«Attualmente non ci sono prove che indichino che si tratti di una variante significativamente preoccupante».

È la conclusione a cui giunge un'analisi sulla nuova variante KP.2 del Covid condotta dai ricercatori dell'Università di Sassari e dell'Università Campus Bio-Medico di Roma coordinati da Fabio Scarpa e Massimo Ciccozzi.

La variante KP.2 è stata identificata la prima volta in India a inizio gennaio; lo scorso 3 maggio è stata inserita tra le varianti sotto monitoraggio dall'Oms. A fine aprile è diventata dominante in Usa superando la variante madre JN.1 e ora si prevede che ciò possa verificarsi anche nel resto del mondo.

«Rispetto alla sua diretta antenata, la variante JN.1, KP.2 ha tre ulteriori mutazioni nella sequenza dei geni per la proteina Spike», scrivono i ricercatori. Queste caratteristiche, osservate anche in precedenti varianti, sono state associate a una maggiore capacità del virus di evadere la risposta degli anticorpi prodotti grazie alla vaccinazione o a una precedente infezione e a una maggiore capacità di entrare nelle cellule umane. Non è però detto che questo si verifichi anche con KP.2 e i primi segnali non inducono a preoccupazione.

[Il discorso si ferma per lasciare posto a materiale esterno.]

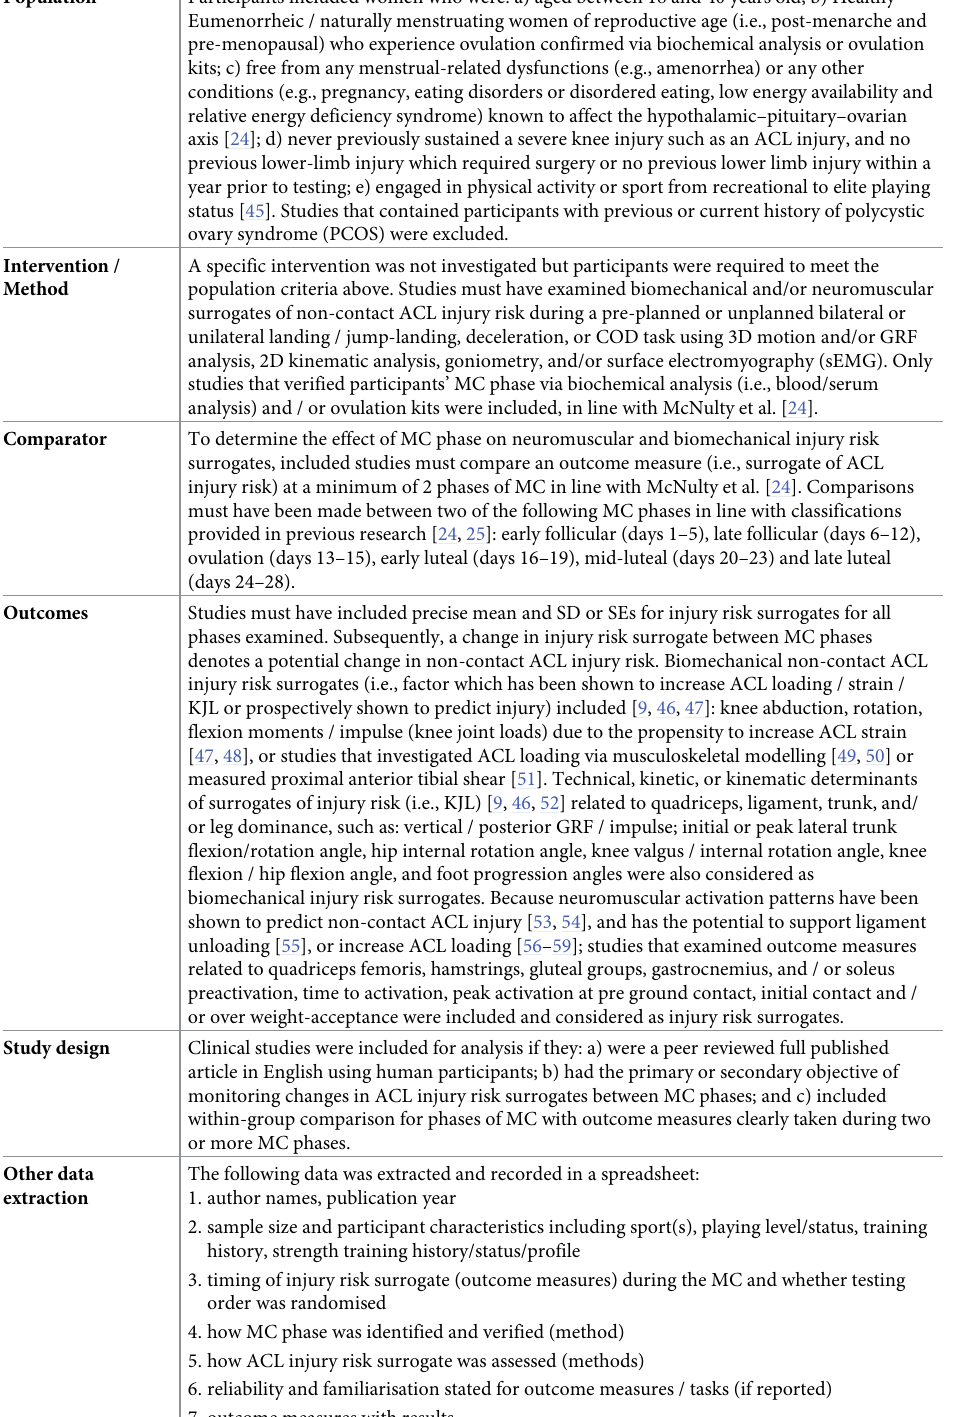
Table 1. Consideration of population, intervention, comparator, outcomes and study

«Non si deve commettere l'errore di ritenere che ad un aumento della capacità di adattarsi di un virus corrisponda un aumento della sua contagiosità e quindi una maggiore pericolosità. In realtà, spesso è il contrario», concludono i ricercatori. «Tuttavia, in questo scenario, è fondamentale restare vigili ed essere pronti a potenziare il monitoraggio genomico, esercitando cautela senza cedere alla paura».